Set exercise 1. Write out the postcard text word for word, starting at "I was thinking" and ending at "contribute to this.".

Heartburn in Lecce
A postcard from Puglia
Dear Inga,
On my flight to Puglia last month, I ate some potato salad that I’d made in a tupperware box and then drank a vodka and tonic from a plastic cup. I’d smuggled in a dinky bottle of vodka that came in my Christmas stocking last year. I wondered if this is the exact purpose of making such tiny bottles, they are perfectly travel-sized.
I was thinking about how you travel Inga, moving elegantly from place to place with your pristine and carefully packed suitcase. You are the embodiment of glamour, always immaculate and with a subtle cloud of celebrity around you. I think your sharp blond fringe and big glasses contribute to this.
I remembered the story you told of your most recent flight to England from Sweden earlier this year. You were on a Ryanair flight (for your glamour is not dependent on the price of your ticket) and as soon as you had taken off, you pinged the button and asked, charming and sparkling, for a glass of champagne. The air hostess was so taken aback by your keen request, and suitably charmed by you, that she presented the glass and refused to let you pay. This was Ryanair! Once you’d finished that glass and some open-faced sandwiches you’d brought with you (I imagine rye bread with smoked salmon, dill and lots of black pepper), the man sitting next door asked if you might let him treat you to another glass. This is what I pictured as I ate my potato salad and drank my tepid vodka and tonic. Your glamour has yet to rub off on me it seems.

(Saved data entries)
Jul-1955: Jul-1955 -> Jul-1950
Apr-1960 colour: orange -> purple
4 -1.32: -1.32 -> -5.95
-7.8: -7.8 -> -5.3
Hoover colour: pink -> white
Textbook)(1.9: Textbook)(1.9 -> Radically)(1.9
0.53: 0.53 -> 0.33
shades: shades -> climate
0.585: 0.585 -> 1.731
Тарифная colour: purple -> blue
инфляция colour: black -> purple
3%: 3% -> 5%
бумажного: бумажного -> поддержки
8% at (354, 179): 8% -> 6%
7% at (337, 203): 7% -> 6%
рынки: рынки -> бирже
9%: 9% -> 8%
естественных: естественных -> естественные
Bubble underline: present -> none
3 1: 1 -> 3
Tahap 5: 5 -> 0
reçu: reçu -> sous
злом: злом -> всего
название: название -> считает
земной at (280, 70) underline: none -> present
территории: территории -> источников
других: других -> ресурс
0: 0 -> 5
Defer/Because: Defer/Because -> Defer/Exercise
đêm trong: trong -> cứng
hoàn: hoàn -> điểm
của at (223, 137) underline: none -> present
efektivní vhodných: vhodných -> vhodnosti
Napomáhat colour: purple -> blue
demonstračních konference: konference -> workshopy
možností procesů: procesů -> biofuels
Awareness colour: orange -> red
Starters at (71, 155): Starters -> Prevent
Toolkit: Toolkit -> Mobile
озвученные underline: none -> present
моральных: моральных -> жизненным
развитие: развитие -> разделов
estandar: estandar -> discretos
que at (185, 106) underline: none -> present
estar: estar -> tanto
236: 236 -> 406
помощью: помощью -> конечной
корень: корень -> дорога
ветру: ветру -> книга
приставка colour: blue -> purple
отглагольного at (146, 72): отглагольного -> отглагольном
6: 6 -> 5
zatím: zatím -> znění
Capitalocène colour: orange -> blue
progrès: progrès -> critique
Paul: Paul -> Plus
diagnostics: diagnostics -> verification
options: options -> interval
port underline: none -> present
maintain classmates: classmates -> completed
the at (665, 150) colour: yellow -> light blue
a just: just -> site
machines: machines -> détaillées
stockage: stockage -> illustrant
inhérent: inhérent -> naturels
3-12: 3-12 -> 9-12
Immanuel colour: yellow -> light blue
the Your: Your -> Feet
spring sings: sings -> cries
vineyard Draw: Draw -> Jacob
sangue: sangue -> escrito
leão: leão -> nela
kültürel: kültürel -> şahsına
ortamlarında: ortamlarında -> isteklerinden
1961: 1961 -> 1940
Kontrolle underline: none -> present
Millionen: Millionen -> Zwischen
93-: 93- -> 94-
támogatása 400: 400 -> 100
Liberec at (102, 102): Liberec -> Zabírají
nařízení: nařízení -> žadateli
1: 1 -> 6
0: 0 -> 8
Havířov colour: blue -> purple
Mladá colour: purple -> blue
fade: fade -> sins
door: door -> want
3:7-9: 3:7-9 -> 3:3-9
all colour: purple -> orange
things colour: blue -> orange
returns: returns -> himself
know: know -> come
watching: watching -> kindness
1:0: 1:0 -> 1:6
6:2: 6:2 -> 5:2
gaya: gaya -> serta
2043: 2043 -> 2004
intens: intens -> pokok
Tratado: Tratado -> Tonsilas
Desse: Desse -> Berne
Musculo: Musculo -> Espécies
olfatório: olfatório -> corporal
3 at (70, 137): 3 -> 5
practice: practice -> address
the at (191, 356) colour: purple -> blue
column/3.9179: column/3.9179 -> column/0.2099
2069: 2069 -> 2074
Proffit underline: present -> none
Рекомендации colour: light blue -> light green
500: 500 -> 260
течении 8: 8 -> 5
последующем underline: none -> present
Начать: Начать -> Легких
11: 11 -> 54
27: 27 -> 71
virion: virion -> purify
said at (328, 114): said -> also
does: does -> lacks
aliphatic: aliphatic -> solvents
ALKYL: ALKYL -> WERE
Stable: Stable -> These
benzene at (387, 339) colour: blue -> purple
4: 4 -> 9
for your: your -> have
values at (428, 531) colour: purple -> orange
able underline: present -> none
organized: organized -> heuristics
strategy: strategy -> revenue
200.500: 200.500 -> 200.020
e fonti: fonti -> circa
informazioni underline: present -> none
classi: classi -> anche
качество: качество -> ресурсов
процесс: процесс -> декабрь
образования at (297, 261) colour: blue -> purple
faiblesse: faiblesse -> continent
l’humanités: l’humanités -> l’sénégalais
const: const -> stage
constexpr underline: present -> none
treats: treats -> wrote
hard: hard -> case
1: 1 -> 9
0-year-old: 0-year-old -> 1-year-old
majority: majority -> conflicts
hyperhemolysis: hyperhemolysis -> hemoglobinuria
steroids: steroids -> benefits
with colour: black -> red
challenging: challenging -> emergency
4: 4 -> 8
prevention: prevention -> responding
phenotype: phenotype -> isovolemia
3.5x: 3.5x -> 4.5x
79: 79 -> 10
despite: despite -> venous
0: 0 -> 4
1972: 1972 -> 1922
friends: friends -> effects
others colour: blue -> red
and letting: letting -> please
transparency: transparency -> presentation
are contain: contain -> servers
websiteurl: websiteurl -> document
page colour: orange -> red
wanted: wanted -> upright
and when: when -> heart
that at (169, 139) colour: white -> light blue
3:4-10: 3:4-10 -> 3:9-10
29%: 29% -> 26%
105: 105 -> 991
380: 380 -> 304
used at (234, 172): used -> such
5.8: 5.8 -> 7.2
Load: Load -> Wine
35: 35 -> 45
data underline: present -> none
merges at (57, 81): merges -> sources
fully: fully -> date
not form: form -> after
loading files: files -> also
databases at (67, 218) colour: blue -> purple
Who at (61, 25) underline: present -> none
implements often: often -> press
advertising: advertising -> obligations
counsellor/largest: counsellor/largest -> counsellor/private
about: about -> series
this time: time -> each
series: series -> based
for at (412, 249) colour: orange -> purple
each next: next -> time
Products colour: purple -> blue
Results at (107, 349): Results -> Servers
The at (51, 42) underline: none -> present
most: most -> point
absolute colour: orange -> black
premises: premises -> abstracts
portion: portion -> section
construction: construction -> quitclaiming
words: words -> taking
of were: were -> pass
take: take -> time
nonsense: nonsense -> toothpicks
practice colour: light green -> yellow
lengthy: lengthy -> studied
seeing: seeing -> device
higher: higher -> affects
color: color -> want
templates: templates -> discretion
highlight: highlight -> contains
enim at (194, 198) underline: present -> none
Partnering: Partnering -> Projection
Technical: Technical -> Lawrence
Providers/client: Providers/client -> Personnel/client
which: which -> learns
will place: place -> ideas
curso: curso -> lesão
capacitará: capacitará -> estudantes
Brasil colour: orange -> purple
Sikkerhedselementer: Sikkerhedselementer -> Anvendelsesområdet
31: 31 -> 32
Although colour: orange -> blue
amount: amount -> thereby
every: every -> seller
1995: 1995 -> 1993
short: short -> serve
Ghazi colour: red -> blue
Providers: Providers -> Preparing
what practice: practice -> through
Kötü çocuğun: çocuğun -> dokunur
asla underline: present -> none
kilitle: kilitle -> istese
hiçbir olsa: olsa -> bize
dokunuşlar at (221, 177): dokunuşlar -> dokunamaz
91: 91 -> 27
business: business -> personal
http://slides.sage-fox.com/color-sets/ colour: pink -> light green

Set exercise 2. Give again, unchanged, the lines of the listing starting at its first line and ending at the line that contains "злом: злом -> всего", with both of those lines included.

Problem solution 1.
I was thinking about how you travel Inga, moving elegantly from place to place with your pristine and carefully packed suitcase. You are the embodiment of glamour, always immaculate and with a subtle cloud of celebrity around you. I think your sharp blond fringe and big glasses contribute to this.

Problem solution 2.
Jul-1955: Jul-1955 -> Jul-1950
Apr-1960 colour: orange -> purple
4 -1.32: -1.32 -> -5.95
-7.8: -7.8 -> -5.3
Hoover colour: pink -> white
Textbook)(1.9: Textbook)(1.9 -> Radically)(1.9
0.53: 0.53 -> 0.33
shades: shades -> climate
0.585: 0.585 -> 1.731
Тарифная colour: purple -> blue
инфляция colour: black -> purple
3%: 3% -> 5%
бумажного: бумажного -> поддержки
8% at (354, 179): 8% -> 6%
7% at (337, 203): 7% -> 6%
рынки: рынки -> бирже
9%: 9% -> 8%
естественных: естественных -> естественные
Bubble underline: present -> none
3 1: 1 -> 3
Tahap 5: 5 -> 0
reçu: reçu -> sous
злом: злом -> всего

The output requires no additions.